Montenegro Vote Points to Independence
BELGRADE, Serbia May 21, 2006 — -- Fifteen years after the fall of Yugoslavia, the last vestige of the communist Balkan state has been dismantled: In a historic referendum today, more than 55 percent of Montenegrin eligible voters decided the country should regain its independence from Serbia after 88 years.
According to the Center for Free Elections and Democracy, and the Center for Monitoring, unofficial results showed that just 0.3 percent more than the European Union-required 55 percent of the eligible voters voted in support of Montenegro splitting from Serbia.

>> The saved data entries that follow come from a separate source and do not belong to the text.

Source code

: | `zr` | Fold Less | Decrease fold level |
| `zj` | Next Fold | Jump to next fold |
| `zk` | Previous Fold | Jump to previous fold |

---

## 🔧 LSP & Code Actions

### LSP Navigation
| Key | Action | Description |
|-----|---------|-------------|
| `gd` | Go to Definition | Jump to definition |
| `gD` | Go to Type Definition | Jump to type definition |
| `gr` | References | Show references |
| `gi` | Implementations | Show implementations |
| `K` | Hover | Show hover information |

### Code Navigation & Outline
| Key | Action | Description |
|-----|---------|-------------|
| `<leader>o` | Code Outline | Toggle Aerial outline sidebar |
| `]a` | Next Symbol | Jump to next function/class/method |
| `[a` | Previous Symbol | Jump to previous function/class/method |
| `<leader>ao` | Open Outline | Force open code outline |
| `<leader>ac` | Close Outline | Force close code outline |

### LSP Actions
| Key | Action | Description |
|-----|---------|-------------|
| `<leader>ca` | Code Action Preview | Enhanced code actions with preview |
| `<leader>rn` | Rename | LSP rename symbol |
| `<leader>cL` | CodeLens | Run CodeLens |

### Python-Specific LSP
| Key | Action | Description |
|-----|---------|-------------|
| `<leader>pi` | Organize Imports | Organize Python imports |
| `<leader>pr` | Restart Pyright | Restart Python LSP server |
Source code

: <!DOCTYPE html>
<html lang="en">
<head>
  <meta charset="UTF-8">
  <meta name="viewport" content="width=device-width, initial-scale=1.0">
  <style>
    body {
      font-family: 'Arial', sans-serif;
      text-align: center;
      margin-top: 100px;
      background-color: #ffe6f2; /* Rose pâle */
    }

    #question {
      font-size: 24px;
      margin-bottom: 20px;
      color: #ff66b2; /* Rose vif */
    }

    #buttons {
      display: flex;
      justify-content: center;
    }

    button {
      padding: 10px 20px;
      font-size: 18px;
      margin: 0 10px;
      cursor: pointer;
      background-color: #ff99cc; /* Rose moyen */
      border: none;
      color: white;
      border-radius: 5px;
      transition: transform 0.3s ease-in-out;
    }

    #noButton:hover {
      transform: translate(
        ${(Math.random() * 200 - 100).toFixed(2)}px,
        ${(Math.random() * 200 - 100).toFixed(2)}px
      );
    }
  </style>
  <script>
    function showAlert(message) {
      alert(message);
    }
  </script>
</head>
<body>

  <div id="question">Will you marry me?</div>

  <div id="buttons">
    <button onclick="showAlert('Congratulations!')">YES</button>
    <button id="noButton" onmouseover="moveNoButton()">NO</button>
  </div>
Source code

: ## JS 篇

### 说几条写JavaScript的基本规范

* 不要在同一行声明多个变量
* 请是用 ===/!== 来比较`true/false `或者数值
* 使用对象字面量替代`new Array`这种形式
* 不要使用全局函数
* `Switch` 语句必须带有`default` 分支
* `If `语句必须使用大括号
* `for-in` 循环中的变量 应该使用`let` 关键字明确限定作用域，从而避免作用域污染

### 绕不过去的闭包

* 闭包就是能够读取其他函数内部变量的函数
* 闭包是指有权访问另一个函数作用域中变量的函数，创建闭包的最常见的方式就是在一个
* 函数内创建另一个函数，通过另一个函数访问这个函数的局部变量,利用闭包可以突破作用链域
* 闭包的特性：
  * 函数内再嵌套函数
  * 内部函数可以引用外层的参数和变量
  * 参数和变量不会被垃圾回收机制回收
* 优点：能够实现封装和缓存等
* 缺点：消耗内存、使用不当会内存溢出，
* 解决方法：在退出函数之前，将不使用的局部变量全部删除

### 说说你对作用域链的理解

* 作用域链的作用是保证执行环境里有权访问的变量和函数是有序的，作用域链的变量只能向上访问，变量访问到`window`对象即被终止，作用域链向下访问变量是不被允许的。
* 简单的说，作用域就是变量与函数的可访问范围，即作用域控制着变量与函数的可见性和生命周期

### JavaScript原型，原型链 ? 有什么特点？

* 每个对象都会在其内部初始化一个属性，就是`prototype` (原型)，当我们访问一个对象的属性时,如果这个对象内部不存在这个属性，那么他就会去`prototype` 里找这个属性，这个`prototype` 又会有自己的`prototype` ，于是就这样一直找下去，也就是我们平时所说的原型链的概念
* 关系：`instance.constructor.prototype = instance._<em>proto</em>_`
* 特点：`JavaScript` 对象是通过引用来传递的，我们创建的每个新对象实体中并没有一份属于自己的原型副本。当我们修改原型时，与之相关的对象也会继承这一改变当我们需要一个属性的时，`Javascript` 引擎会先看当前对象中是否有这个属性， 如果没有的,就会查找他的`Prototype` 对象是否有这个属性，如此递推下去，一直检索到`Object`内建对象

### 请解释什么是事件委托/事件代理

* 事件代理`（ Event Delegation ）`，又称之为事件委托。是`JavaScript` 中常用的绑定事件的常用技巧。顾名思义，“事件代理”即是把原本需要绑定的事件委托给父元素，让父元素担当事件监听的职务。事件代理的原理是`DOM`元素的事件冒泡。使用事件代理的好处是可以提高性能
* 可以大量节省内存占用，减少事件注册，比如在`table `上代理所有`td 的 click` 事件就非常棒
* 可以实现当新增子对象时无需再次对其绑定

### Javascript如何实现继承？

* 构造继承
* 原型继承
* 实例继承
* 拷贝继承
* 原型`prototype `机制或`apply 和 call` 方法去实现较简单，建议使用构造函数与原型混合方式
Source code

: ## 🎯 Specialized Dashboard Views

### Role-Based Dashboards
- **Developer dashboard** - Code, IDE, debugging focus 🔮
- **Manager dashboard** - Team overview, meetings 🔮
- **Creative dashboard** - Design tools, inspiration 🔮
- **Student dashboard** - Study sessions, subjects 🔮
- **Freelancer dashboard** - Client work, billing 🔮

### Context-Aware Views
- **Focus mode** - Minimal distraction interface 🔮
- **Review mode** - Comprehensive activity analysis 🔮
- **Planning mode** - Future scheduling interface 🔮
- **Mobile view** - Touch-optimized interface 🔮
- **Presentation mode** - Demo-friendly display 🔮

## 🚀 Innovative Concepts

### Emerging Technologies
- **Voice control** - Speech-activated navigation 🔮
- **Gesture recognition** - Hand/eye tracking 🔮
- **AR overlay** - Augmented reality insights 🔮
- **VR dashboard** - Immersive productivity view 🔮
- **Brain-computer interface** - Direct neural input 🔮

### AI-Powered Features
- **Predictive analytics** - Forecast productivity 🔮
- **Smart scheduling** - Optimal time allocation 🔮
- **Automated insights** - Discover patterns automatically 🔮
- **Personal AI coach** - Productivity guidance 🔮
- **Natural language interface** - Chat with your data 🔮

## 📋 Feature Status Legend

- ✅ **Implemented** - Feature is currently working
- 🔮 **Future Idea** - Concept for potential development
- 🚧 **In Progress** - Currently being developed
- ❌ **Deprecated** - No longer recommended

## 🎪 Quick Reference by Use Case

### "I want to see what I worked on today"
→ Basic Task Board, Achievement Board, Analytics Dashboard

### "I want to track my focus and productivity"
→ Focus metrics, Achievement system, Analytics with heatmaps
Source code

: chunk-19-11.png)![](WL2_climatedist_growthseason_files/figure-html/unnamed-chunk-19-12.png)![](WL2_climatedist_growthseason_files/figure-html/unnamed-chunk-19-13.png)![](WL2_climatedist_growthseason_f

The official preliminary results are expected on Monday morning.
Predrag Bulatovic, the opposition leader who spearheaded the campaign against integration, said his camp would not admit defeat based on an "arbitrary estimate by a monitoring group."
"The results are not final until they are confirmed by the state referendum commission," he said. "Such a crucial decision must not be carried out by a trick."
Since February 2003, Serbia and Montenegro have had a loose union, but the two republics have very different laws, customs, currencies and border services. Montenegro, a small mountainous nation, sided with Serbia during the bloody war that followed Yugoslavia's unraveling in the 1990s after the fall of communism.
But now, Montenegro wants to join the European Union.
Some feared being tied to Serbia, which failed to surrender fugitive former Bosnian Serb general Ratko Mladic to the U.N. War Crimes tribunal last month, would hurt its chances for membership.